#### Exercise directions
Copy every line of the records below word for word, leaving the pictures out of your answer.

#### Material for the task
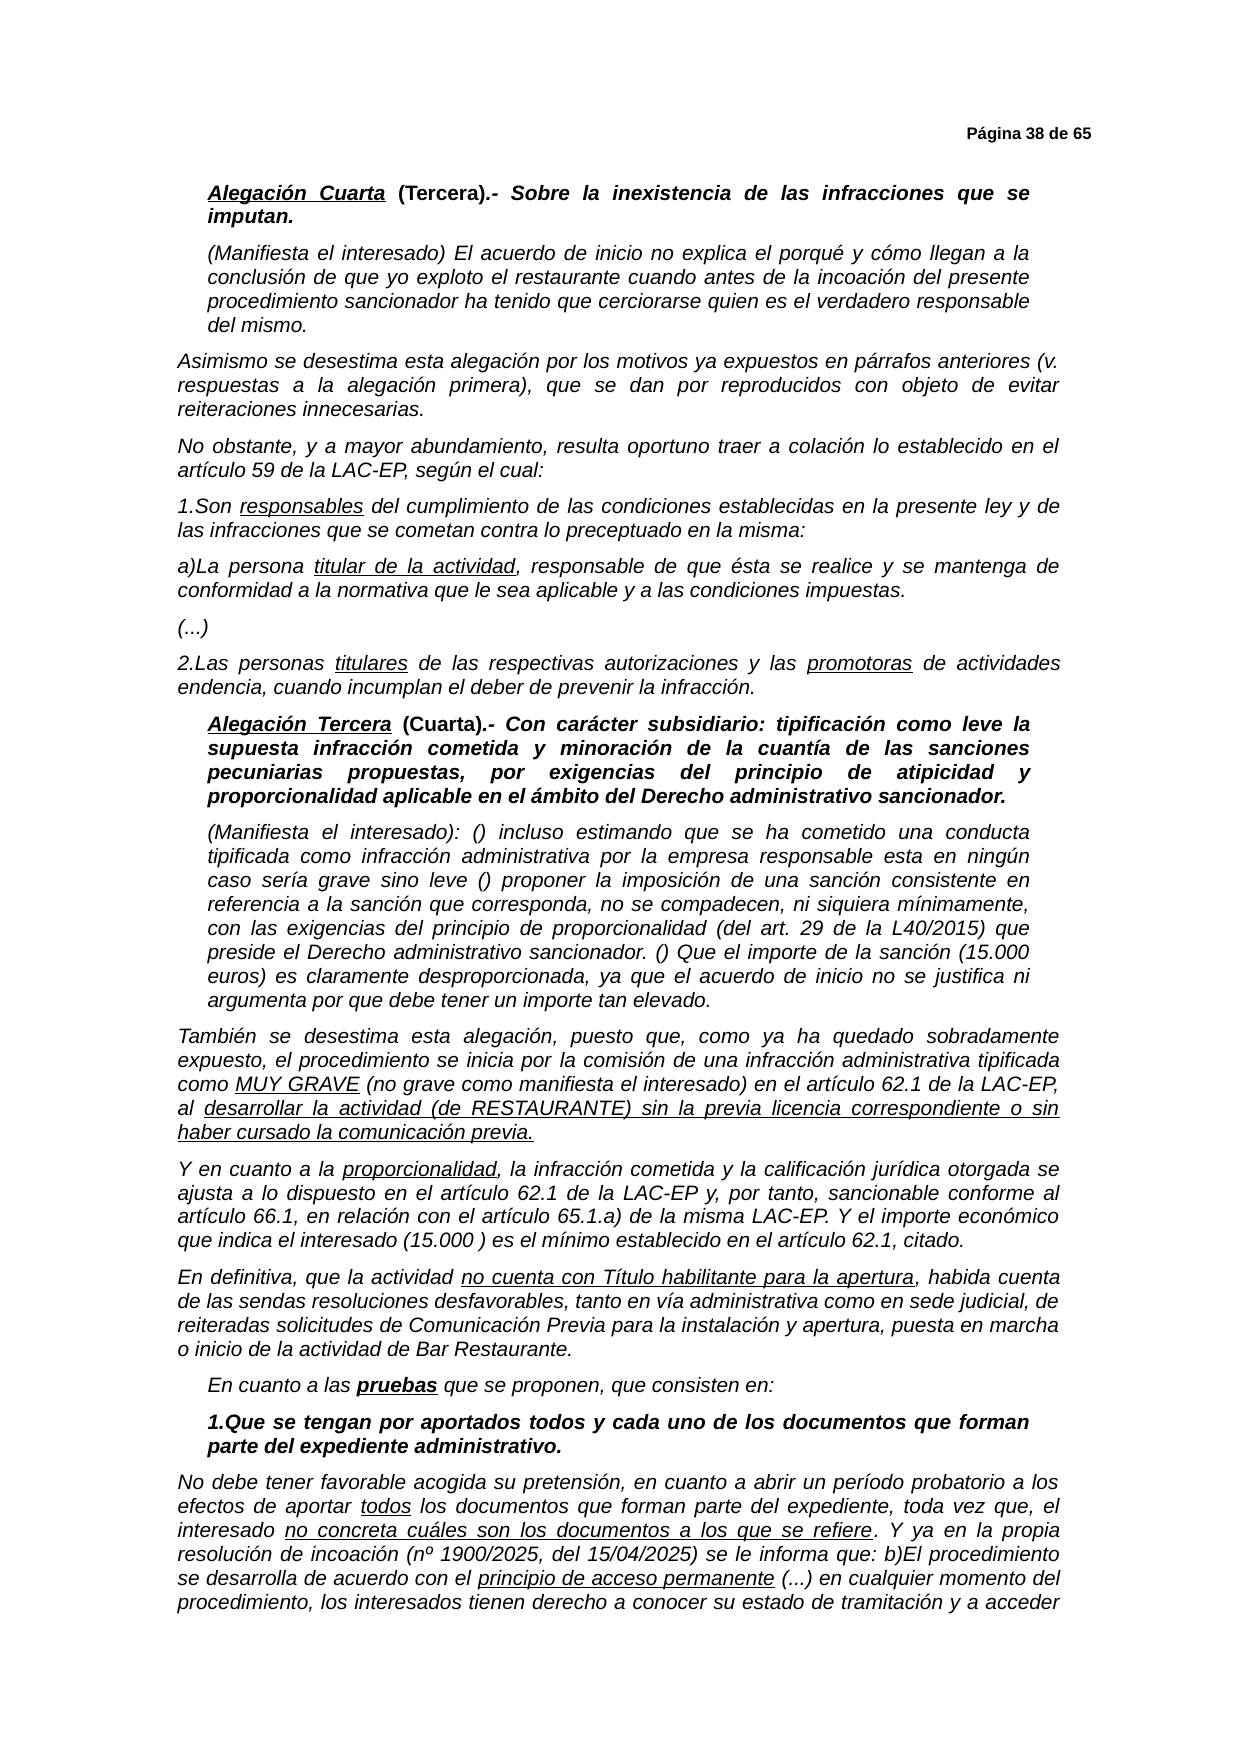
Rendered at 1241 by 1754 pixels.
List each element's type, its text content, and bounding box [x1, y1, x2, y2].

text 2.Las personas titulares de las respectivas autorizaciones y las promotoras de actividades endencia, cuando incumplan el deber de prevenir la infracción. [177, 651, 1063, 699]
text 1.Que se tengan por aportados todos y cada uno de los documentos que forman parte del expediente administrativo. [207, 1409, 1033, 1457]
text No obstante, y a mayor abundamiento, resulta oportuno traer a colación lo establecido en el artículo 59 de la LAC-EP, según el cual: [177, 433, 1063, 481]
text Y en cuanto a la proporcionalidad, la infracción cometida y la calificación jurídica otorgada se ajusta a lo dispuesto en el artículo 62.1 de la LAC-EP y, por tanto, sancionable conforme al artículo 66.1, en relación con el artículo 65.1.a) de la misma LAC-EP. Y el importe económico que indica el interesado (15.000 ) es el mínimo establecido en el artículo 62.1, citado. [177, 1156, 1063, 1252]
text No debe tener favorable acogida su pretensión, en cuanto a abrir un período probatorio a los efectos de aportar todos los documentos que forman parte del expediente, toda vez que, el interesado no concreta cuáles son los documentos a los que se refiere. Y ya en la propia resolución de incoación (nº 1900/2025, del 15/04/2025) se le informa que: b)El procedimiento se desarrolla de acuerdo con el principio de acceso permanente (...) en cualquier momento del procedimiento, los interesados tienen derecho a conocer su estado de tramitación y a acceder [177, 1470, 1063, 1614]
text a)La persona titular de la actividad, responsable de que ésta se realice y se mantenga de conformidad a la normativa que le sea aplicable y a las condiciones impuestas. [177, 554, 1063, 602]
text Alegación Tercera (Cuarta).- Con carácter subsidiario: tipificación como leve la supuesta infracción cometida y minoración de la cuantía de las sanciones pecuniarias propuestas, por exigencias del principio de atipicidad y proporcionalidad aplicable en el ámbito del Derecho administrativo sancionador. [207, 712, 1033, 807]
text 1.Son responsables del cumplimiento de las condiciones establecidas en la presente ley y de las infracciones que se cometan contra lo preceptuado en la misma: [177, 494, 1063, 542]
text En definitiva, que la actividad no cuenta con Título habilitante para la apertura, habida cuenta de las sendas resoluciones desfavorables, tanto en vía administrativa como en sede judicial, de reiteradas solicitudes de Comunicación Previa para la instalación y apertura, puesta en marcha o inicio de la actividad de Bar Restaurante. [177, 1265, 1063, 1361]
text Alegación Cuarta (Tercera).- Sobre la inexistencia de las infracciones que se imputan. [207, 180, 1033, 228]
text Asimismo se desestima esta alegación por los motivos ya expuestos en párrafos anteriores (v. respuestas a la alegación primera), que se dan por reproducidos con objeto de evitar reiteraciones innecesarias. [177, 349, 1063, 421]
text En cuanto a las pruebas que se proponen, que consisten en: [207, 1373, 1033, 1397]
text (Manifiesta el interesado): () incluso estimando que se ha cometido una conducta tipificada como infracción administrativa por la empresa responsable esta en ningún caso sería grave sino leve () proponer la imposición de una sanción consistente en referencia a la sanción que corresponda, no se compadecen, ni siquiera mínimamente, con las exigencias del principio de proporcionalidad (del art. 29 de la L40/2015) que preside el Derecho administrativo sancionador. () Que el importe de la sanción (15.000 euros) es claramente desproporcionada, ya que el acuerdo de inicio no se justifica ni argumenta por que debe tener un importe tan elevado. [207, 820, 1033, 1012]
text (...) [177, 615, 1063, 639]
text (Manifiesta el interesado) El acuerdo de inicio no explica el porqué y cómo llegan a la conclusión de que yo exploto el restaurante cuando antes de la incoación del presente procedimiento sancionador ha tenido que cerciorarse quien es el verdadero responsable del mismo. [207, 241, 1033, 337]
text También se desestima esta alegación, puesto que, como ya ha quedado sobradamente expuesto, el procedimiento se inicia por la comisión de una infracción administrativa tipificada como MUY GRAVE (no grave como manifiesta el interesado) en el artículo 62.1 de la LAC-EP, al desarrollar la actividad (de RESTAURANTE) sin la previa licencia correspondiente o sin haber cursado la comunicación previa. [177, 1024, 1063, 1144]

#### Result of this task
Rendered at 1241 by 1754 pixels.
List each element's type, its text content, and bounding box [x1, y1, x2, y2].

text 2.Las personas titulares de las respectivas autorizaciones y las promotoras de actividades endencia, cuando incumplan el deber de prevenir la infracción. [177, 651, 1063, 699]
text 1.Que se tengan por aportados todos y cada uno de los documentos que forman parte del expediente administrativo. [207, 1409, 1033, 1457]
text No obstante, y a mayor abundamiento, resulta oportuno traer a colación lo establecido en el artículo 59 de la LAC-EP, según el cual: [177, 433, 1063, 481]
text Y en cuanto a la proporcionalidad, la infracción cometida y la calificación jurídica otorgada se ajusta a lo dispuesto en el artículo 62.1 de la LAC-EP y, por tanto, sancionable conforme al artículo 66.1, en relación con el artículo 65.1.a) de la misma LAC-EP. Y el importe económico que indica el interesado (15.000 ) es el mínimo establecido en el artículo 62.1, citado. [177, 1156, 1063, 1252]
text No debe tener favorable acogida su pretensión, en cuanto a abrir un período probatorio a los efectos de aportar todos los documentos que forman parte del expediente, toda vez que, el interesado no concreta cuáles son los documentos a los que se refiere. Y ya en la propia resolución de incoación (nº 1900/2025, del 15/04/2025) se le informa que: b)El procedimiento se desarrolla de acuerdo con el principio de acceso permanente (...) en cualquier momento del procedimiento, los interesados tienen derecho a conocer su estado de tramitación y a acceder [177, 1470, 1063, 1614]
text a)La persona titular de la actividad, responsable de que ésta se realice y se mantenga de conformidad a la normativa que le sea aplicable y a las condiciones impuestas. [177, 554, 1063, 602]
text Alegación Tercera (Cuarta).- Con carácter subsidiario: tipificación como leve la supuesta infracción cometida y minoración de la cuantía de las sanciones pecuniarias propuestas, por exigencias del principio de atipicidad y proporcionalidad aplicable en el ámbito del Derecho administrativo sancionador. [207, 712, 1033, 807]
text 1.Son responsables del cumplimiento de las condiciones establecidas en la presente ley y de las infracciones que se cometan contra lo preceptuado en la misma: [177, 494, 1063, 542]
text En definitiva, que la actividad no cuenta con Título habilitante para la apertura, habida cuenta de las sendas resoluciones desfavorables, tanto en vía administrativa como en sede judicial, de reiteradas solicitudes de Comunicación Previa para la instalación y apertura, puesta en marcha o inicio de la actividad de Bar Restaurante. [177, 1265, 1063, 1361]
text Alegación Cuarta (Tercera).- Sobre la inexistencia de las infracciones que se imputan. [207, 180, 1033, 228]
text Asimismo se desestima esta alegación por los motivos ya expuestos en párrafos anteriores (v. respuestas a la alegación primera), que se dan por reproducidos con objeto de evitar reiteraciones innecesarias. [177, 349, 1063, 421]
text En cuanto a las pruebas que se proponen, que consisten en: [207, 1373, 1033, 1397]
text (Manifiesta el interesado): () incluso estimando que se ha cometido una conducta tipificada como infracción administrativa por la empresa responsable esta en ningún caso sería grave sino leve () proponer la imposición de una sanción consistente en referencia a la sanción que corresponda, no se compadecen, ni siquiera mínimamente, con las exigencias del principio de proporcionalidad (del art. 29 de la L40/2015) que preside el Derecho administrativo sancionador. () Que el importe de la sanción (15.000 euros) es claramente desproporcionada, ya que el acuerdo de inicio no se justifica ni argumenta por que debe tener un importe tan elevado. [207, 820, 1033, 1012]
text (...) [177, 615, 1063, 639]
text (Manifiesta el interesado) El acuerdo de inicio no explica el porqué y cómo llegan a la conclusión de que yo exploto el restaurante cuando antes de la incoación del presente procedimiento sancionador ha tenido que cerciorarse quien es el verdadero responsable del mismo. [207, 241, 1033, 337]
text También se desestima esta alegación, puesto que, como ya ha quedado sobradamente expuesto, el procedimiento se inicia por la comisión de una infracción administrativa tipificada como MUY GRAVE (no grave como manifiesta el interesado) en el artículo 62.1 de la LAC-EP, al desarrollar la actividad (de RESTAURANTE) sin la previa licencia correspondiente o sin haber cursado la comunicación previa. [177, 1024, 1063, 1144]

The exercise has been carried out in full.